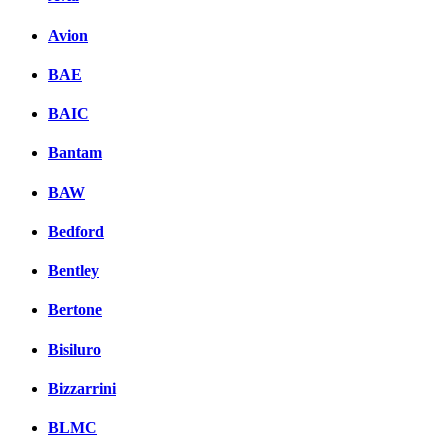
Avion
BAE
BAIC
Bantam
BAW
Bedford
Bentley
Bertone
Bisiluro
Bizzarrini
BLMC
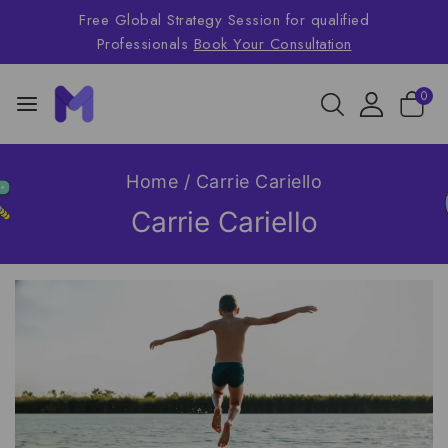
Free Global Strategy Session for qualified
Professionals
Book Your Consultation
0
Home
/
Carrie Cariello
Carrie Cariello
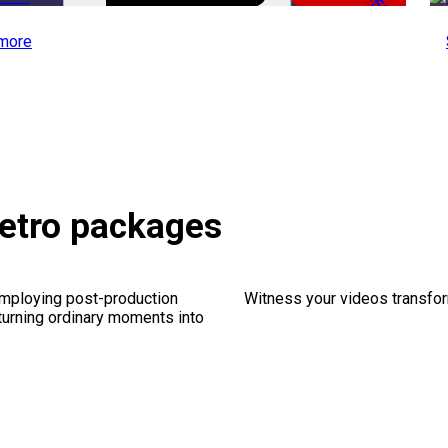
-50%
more
Retro packages
employing post-production
Witness your videos transform
 turning ordinary moments into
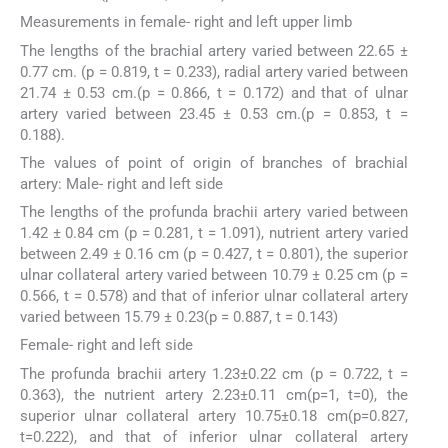
Measurements in female- right and left upper limb
The lengths of the brachial artery varied between 22.65 ±
0.77 cm. (p = 0.819, t = 0.233), radial artery varied between
21.74 ± 0.53 cm.(p = 0.866, t = 0.172) and that of ulnar
artery varied between 23.45 ± 0.53 cm.(p = 0.853, t =
0.188).
The values of point of origin of branches of brachial
artery: Male- right and left side
The lengths of the profunda brachii artery varied between
1.42 ± 0.84 cm (p = 0.281, t = 1.091), nutrient artery varied
between 2.49 ± 0.16 cm (p = 0.427, t = 0.801), the superior
ulnar collateral artery varied between 10.79 ± 0.25 cm (p =
0.566, t = 0.578) and that of inferior ulnar collateral artery
varied between 15.79 ± 0.23(p = 0.887, t = 0.143)
Female- right and left side
The profunda brachii artery 1.23±0.22 cm (p = 0.722, t =
0.363), the nutrient artery 2.23±0.11 cm(p=1, t=0), the
superior ulnar collateral artery 10.75±0.18 cm(p=0.827,
t=0.222), and that of inferior ulnar collateral artery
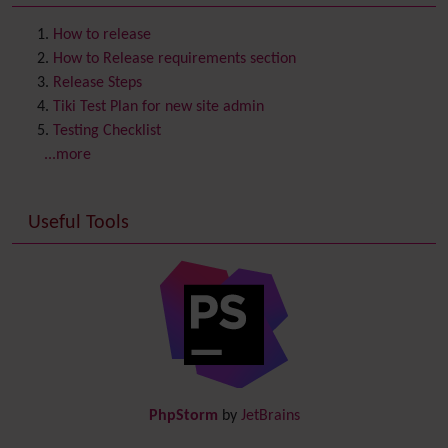
Contact us
Content template
How to release
Contribution
How to Release requirements section
Cookie
Release Steps
Copyright
Tiki Test Plan for new site admin
Credits
Testing Checklist
Custom Home
(and Group Home Page)
...more
Database MySQL - MyISAM
Database MySQL - InnoDB
Useful Tools
Date and Time
Debugger Console
Diagram
Directory
(of hyperlinks)
Documentation
link from Tiki to doc.tiki.org (Help System)
Docs
DogFood
Draw
-superseded by
Diagram
PhpStorm
by
JetBrains
Dynamic Content
Preferences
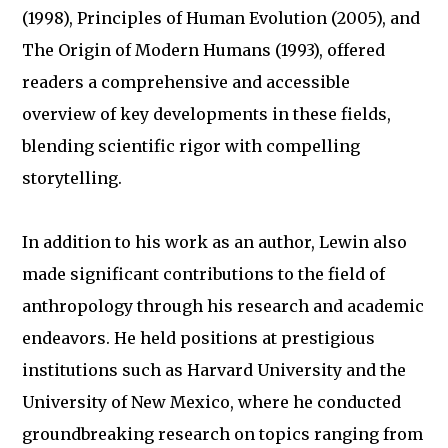
(1998), Principles of Human Evolution (2005), and
The Origin of Modern Humans (1993), offered
readers a comprehensive and accessible
overview of key developments in these fields,
blending scientific rigor with compelling
storytelling.
In addition to his work as an author, Lewin also
made significant contributions to the field of
anthropology through his research and academic
endeavors. He held positions at prestigious
institutions such as Harvard University and the
University of New Mexico, where he conducted
groundbreaking research on topics ranging from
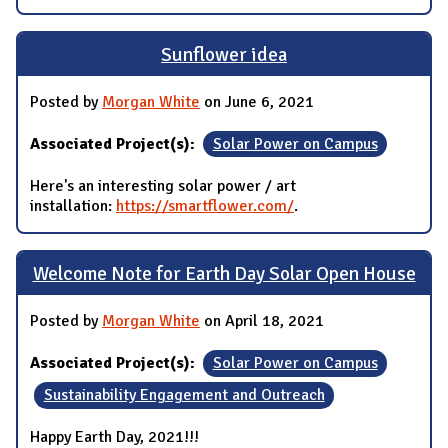
Sunflower idea
Posted by
Morgan White
on June 6, 2021
Associated Project(s):
Solar Power on Campus
Here's an interesting solar power / art
installation:
https://smartflower.com/
.
Welcome Note for Earth Day Solar Open House
Posted by
Morgan White
on April 18, 2021
Associated Project(s):
Solar Power on Campus
Sustainability Engagement and Outreach
Happy Earth Day, 2021!!!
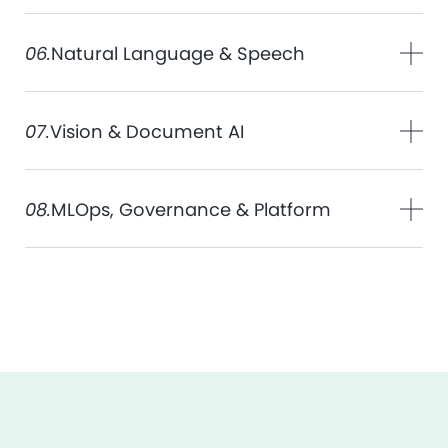
06.
Natural Language & Speech
07.
Vision & Document AI
08.
MLOps, Governance & Platform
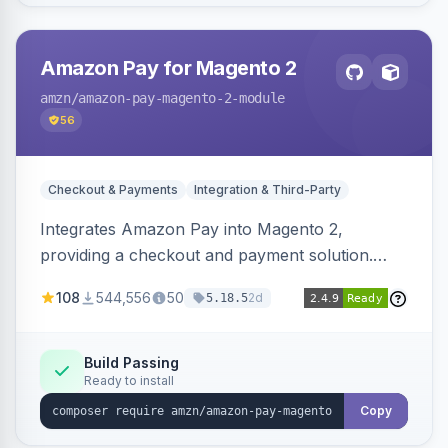
Amazon Pay for Magento 2
amzn
/amazon-pay-magento-2-module
56
Checkout & Payments
Integration & Third-Party
Integrates Amazon Pay into Magento 2,
providing a checkout and payment solution.
Supports authorizations, captures, refunds, and
108
544,556
50
2d
5.18.5
offers options like the Amazon Pay button on
product pages.
Build Passing
Ready to install
Copy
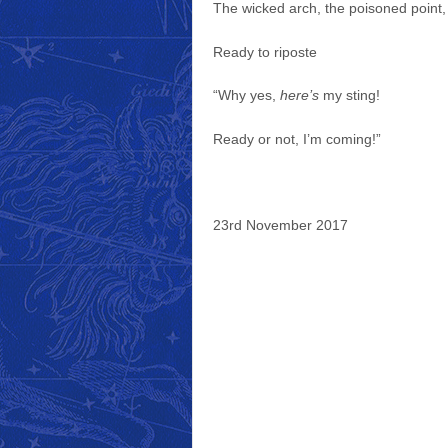
The wicked arch, the poisoned point,
Ready to riposte
“Why yes,
here’s
my sting!
Ready or not, I’m coming!”
23rd November 2017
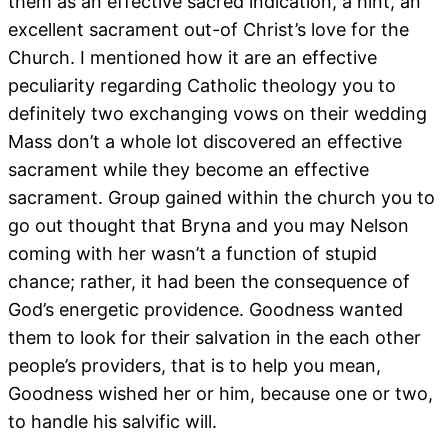
them as an effective sacred indication, a hint, an
excellent sacrament out-of Christ’s love for the
Church.
I mentioned how it are an effective
peculiarity regarding Catholic theology you to
definitely two exchanging vows on their wedding
Mass don’t a whole lot discovered an effective
sacrament while they become an effective
sacrament. Group gained within the church you to
go out thought that Bryna and you may Nelson
coming with her wasn’t a function of stupid
chance; rather, it had been the consequence of
God’s energetic providence. Goodness wanted
them to look for their salvation in the each other
people’s providers, that is to help you mean,
Goodness wished her or him, because one or two,
to handle his salvific will.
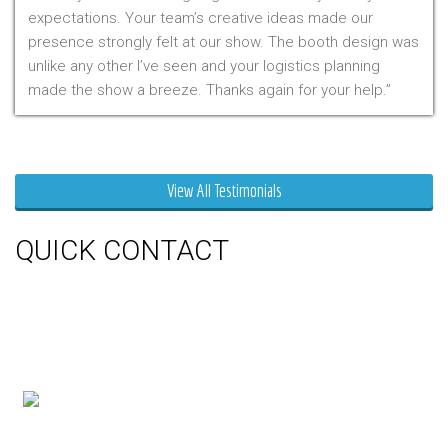
expectations. Your team’s creative ideas made our
presence strongly felt at our show. The booth design was
unlike any other I’ve seen and your logistics planning
made the show a breeze. Thanks again for your help.
Mr. Clarfield
View All Testimonials
QUICK CONTACT
150 Milner Ave Unit #19, Toronto,
On M1S 3R3
Phone:
416-412-0500
Toll Free:
1-855-412-0500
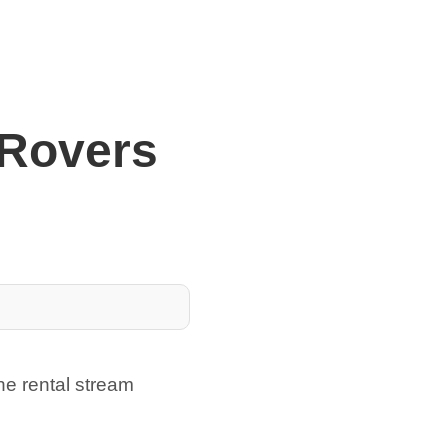
 Rovers
he rental stream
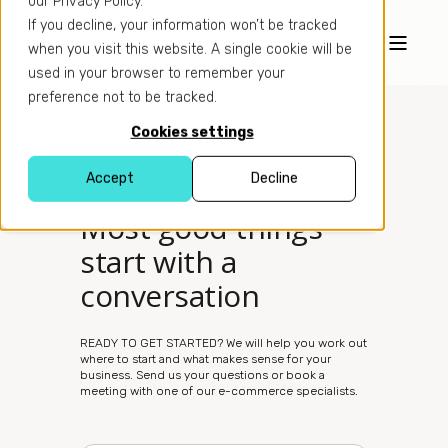
our Privacy Policy.
If you decline, your information won’t be tracked
when you visit this website. A single cookie will be
used in your browser to remember your
preference not to be tracked.
Cookies settings
Accept
Decline
LETS TALK
Most good things
start with a
conversation
READY TO GET STARTED? We will help you work out
where to start and what makes sense for your
business. Send us your questions or book a
meeting with one of our e-commerce specialists.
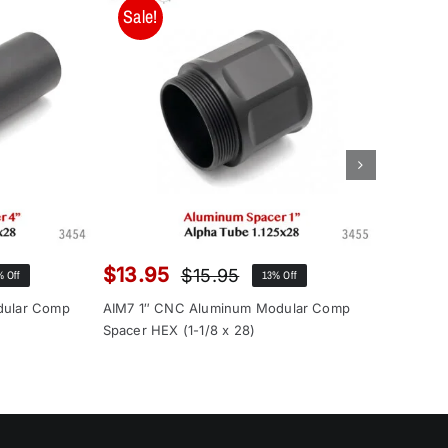
Sale!
Sale!
$
13.95
$
12.9
$
15.95
% Off
13% Off
inal
rent
Original
Current
ce
ce
price
price
dular Comp
AIM7 1″ CNC Aluminum Modular Comp
AIM7 1″ 
:
was:
is:
Spacer HEX (1-1/8 x 28)
Spacer (1
.00.
.95.
$15.95.
$13.95.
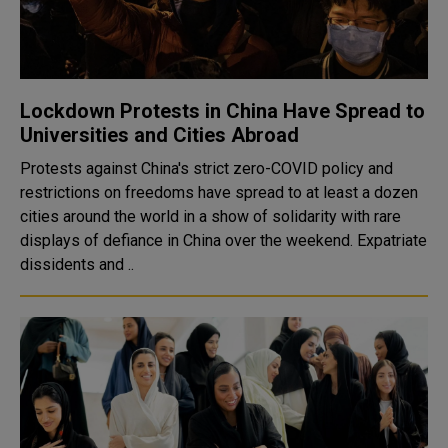
Lockdown Protests in China Have Spread to
Universities and Cities Abroad
Protests against China's strict zero-COVID policy and
restrictions on freedoms have spread to at least a dozen
cities around the world in a show of solidarity with rare
displays of defiance in China over the weekend. Expatriate
dissidents and ..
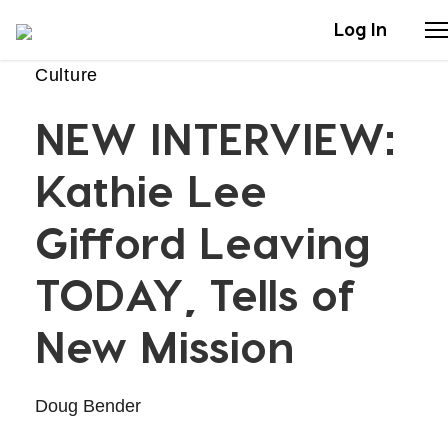
Log In
Culture
Stories
NEW INTERVIEW:
Articles
Kathie Lee
Live Second
Gifford Leaving
TODAY, Tells of
Shop
New Mission
Our Story
Donate
Doug Bender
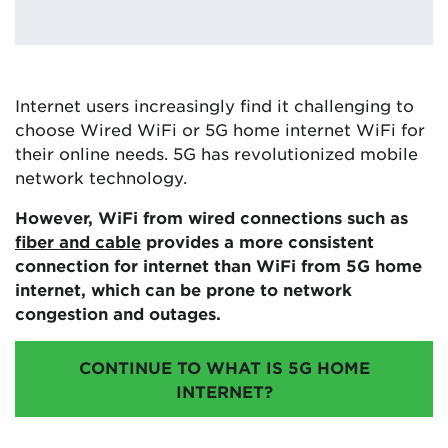
Internet users increasingly find it challenging to
choose Wired WiFi or 5G home internet WiFi for
their online needs. 5G has revolutionized mobile
network technology.
However, WiFi from wired connections such as
fiber and cable
provides a more consistent
connection for internet than WiFi from 5G home
internet, which can be prone to network
congestion and outages.
CONTINUE TO WHAT IS 5G HOME
INTERNET?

- - -

• **What you are asked to do**
Set down the material word for word, and drop every picture from it.

• **Answer for the task**
Avion
BAE
BAIC
Bantam
BAW
Bedford
Bentley
Bertone
Bisiluro
Bizzarrini
BLMC
Free Global Strategy Session for qualified
Professionals
Book Your Consultation
0
Home
/
Carrie Cariello
Carrie Cariello
-50%
more
Retro packages
employing post-production
Witness your videos transform
 turning ordinary moments into
Measurements in female- right and left upper limb
The lengths of the brachial artery varied between 22.65 ±
0.77 cm. (p = 0.819, t = 0.233), radial artery varied between
21.74 ± 0.53 cm.(p = 0.866, t = 0.172) and that of ulnar
artery varied between 23.45 ± 0.53 cm.(p = 0.853, t =
0.188).
The values of point of origin of branches of brachial
artery: Male- right and left side
The lengths of the profunda brachii artery varied between
1.42 ± 0.84 cm (p = 0.281, t = 1.091), nutrient artery varied
between 2.49 ± 0.16 cm (p = 0.427, t = 0.801), the superior
ulnar collateral artery varied between 10.79 ± 0.25 cm (p =
0.566, t = 0.578) and that of inferior ulnar collateral artery
varied between 15.79 ± 0.23(p = 0.887, t = 0.143)
Female- right and left side
The profunda brachii artery 1.23±0.22 cm (p = 0.722, t =
0.363), the nutrient artery 2.23±0.11 cm(p=1, t=0), the
superior ulnar collateral artery 10.75±0.18 cm(p=0.827,
t=0.222), and that of inferior ulnar collateral artery
Contact us
Content template
How to release
Contribution
How to Release requirements section
Cookie
Release Steps
Copyright
Tiki Test Plan for new site admin
Credits
Testing Checklist
Custom Home
(and Group Home Page)
...more
Database MySQL - MyISAM
Database MySQL - InnoDB
Useful Tools
Date and Time
Debugger Console
Diagram
Directory
(of hyperlinks)
Documentation
link from Tiki to doc.tiki.org (Help System)
Docs
DogFood
Draw
-superseded by
Diagram
PhpStorm
by
JetBrains
Dynamic Content
Preferences
(1998), Principles of Human Evolution (2005), and
The Origin of Modern Humans (1993), offered
readers a comprehensive and accessible
overview of key developments in these fields,
blending scientific rigor with compelling
storytelling.
In addition to his work as an author, Lewin also
made significant contributions to the field of
anthropology through his research and academic
endeavors. He held positions at prestigious
institutions such as Harvard University and the
University of New Mexico, where he conducted
groundbreaking research on topics ranging from
Sunflower idea
Posted by
Morgan White
on June 6, 2021
Associated Project(s):
Solar Power on Campus
Here's an interesting solar power / art
installation:
https://smartflower.com/
.
Welcome Note for Earth Day Solar Open House
Posted by
Morgan White
on April 18, 2021
Associated Project(s):
Solar Power on Campus
Sustainability Engagement and Outreach
Happy Earth Day, 2021!!!
06.
Natural Language & Speech
07.
Vision & Document AI
08.
MLOps, Governance & Platform
Amazon Pay for Magento 2
amzn
/amazon-pay-magento-2-module
56
Checkout & Payments
Integration & Third-Party
Integrates Amazon Pay into Magento 2,
providing a checkout and payment solution.
Supports authorizations, captures, refunds, and
108
544,556
50
2d
5.18.5
offers options like the Amazon Pay button on
product pages.
Build Passing
Ready to install
Copy
The wicked arch, the poisoned point,
Ready to riposte
“Why yes,
here’s
my sting!
Ready or not, I’m coming!”
23rd November 2017
them as an effective sacred indication, a hint, an
excellent sacrament out-of Christ’s love for the
Church.
I mentioned how it are an effective
peculiarity regarding Catholic theology you to
definitely two exchanging vows on their wedding
Mass don’t a whole lot discovered an effective
sacrament while they become an effective
sacrament. Group gained within the church you to
go out thought that Bryna and you may Nelson
coming with her wasn’t a function of stupid
chance; rather, it had been the consequence of
God’s energetic providence. Goodness wanted
them to look for their salvation in the each other
people’s providers, that is to help you mean,
Goodness wished her or him, because one or two,
to handle his salvific will.
expectations. Your team’s creative ideas made our
presence strongly felt at our show. The booth design was
unlike any other I’ve seen and your logistics planning
made the show a breeze. Thanks again for your help.
Mr. Clarfield
View All Testimonials
QUICK CONTACT
150 Milner Ave Unit #19, Toronto,
On M1S 3R3
Phone:
416-412-0500
Toll Free:
1-855-412-0500
 Rovers
he rental stream
our Privacy Policy.
If you decline, your information won’t be tracked
when you visit this website. A single cookie will be
used in your browser to remember your
preference not to be tracked.
Cookies settings
Accept
Decline
LETS TALK
Most good things
start with a
conversation
READY TO GET STARTED? We will help you work out
where to start and what makes sense for your
business. Send us your questions or book a
meeting with one of our e-commerce specialists.
Sale!
Sale!
$
13.95
$
12.9
$
15.95
% Off
13% Off
inal
rent
Original
Current
ce
ce
price
price
dular Comp
AIM7 1″ CNC Aluminum Modular Comp
AIM7 1″ 
:
was:
is:
Spacer HEX (1-1/8 x 28)
Spacer (1
.00.
.95.
$15.95.
$13.95.
Lockdown Protests in China Have Spread to
Universities and Cities Abroad
Protests against China's strict zero-COVID policy and
restrictions on freedoms have spread to at least a dozen
cities around the world in a show of solidarity with rare
displays of defiance in China over the weekend. Expatriate
dissidents and ..
Log In
Culture
Stories
NEW INTERVIEW:
Articles
Kathie Lee
Live Second
Gifford Leaving
TODAY, Tells of
Shop
New Mission
Our Story
Donate
Doug Bender
Internet users increasingly find it challenging to
choose Wired WiFi or 5G home internet WiFi for
their online needs. 5G has revolutionized mobile
network technology.
However, WiFi from wired connections such as
fiber and cable
provides a more consistent
connection for internet than WiFi from 5G home
internet, which can be prone to network
congestion and outages.
CONTINUE TO WHAT IS 5G HOME
INTERNET?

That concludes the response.